# my latest aqquisition



## ballooman (Aug 20, 2007)

this is my latest pick up found it in an antique shop had to have it its a 48 with a lincoln head badge matches my 40 . wont be able to sleep tonite cuz my conscience wont let me I stole this one!!!


----------



## Monark52 (Aug 21, 2007)

Hey man,nice find...great original shape too!

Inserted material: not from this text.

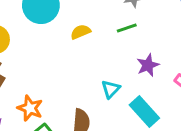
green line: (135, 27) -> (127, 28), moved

What are your plans for this one?


----------



## J.E (Aug 21, 2007)

I've got a red and cream 48 hornet with a lincone Badge.I like you're bike.


----------



## ballooman (Aug 21, 2007)

*ride it like I stole it*

basically just gonna clean it up get the lite an horn workin touch up a few ratty spots and ride it like I stole it


----------



## Clownbrew (Aug 22, 2007)

ballooman said:


> this is my latest pick up found it in an antique shop had to have it its a 48 with a lincoln head badge matches my 40 . wont be able to sleep tonite cuz my conscience wont let me I stole this one!!!




If you think you stole it, what do you suppose the antique guy had in it?


----------



## ballooman (Aug 22, 2007)

*antique guy*

dunno it was a consignment piece but they didnt know much about the bike or what it was just that it was a schwinn antique shops are a great place to get stuff like this un less they specifically deal in bikes then yer gonna pay full price


----------



## ballooman (Aug 22, 2007)

*je,s bike*

Thats cool Ive got a red an creme 1940 dx thats badged as a lincolnlets see some pix of yours


----------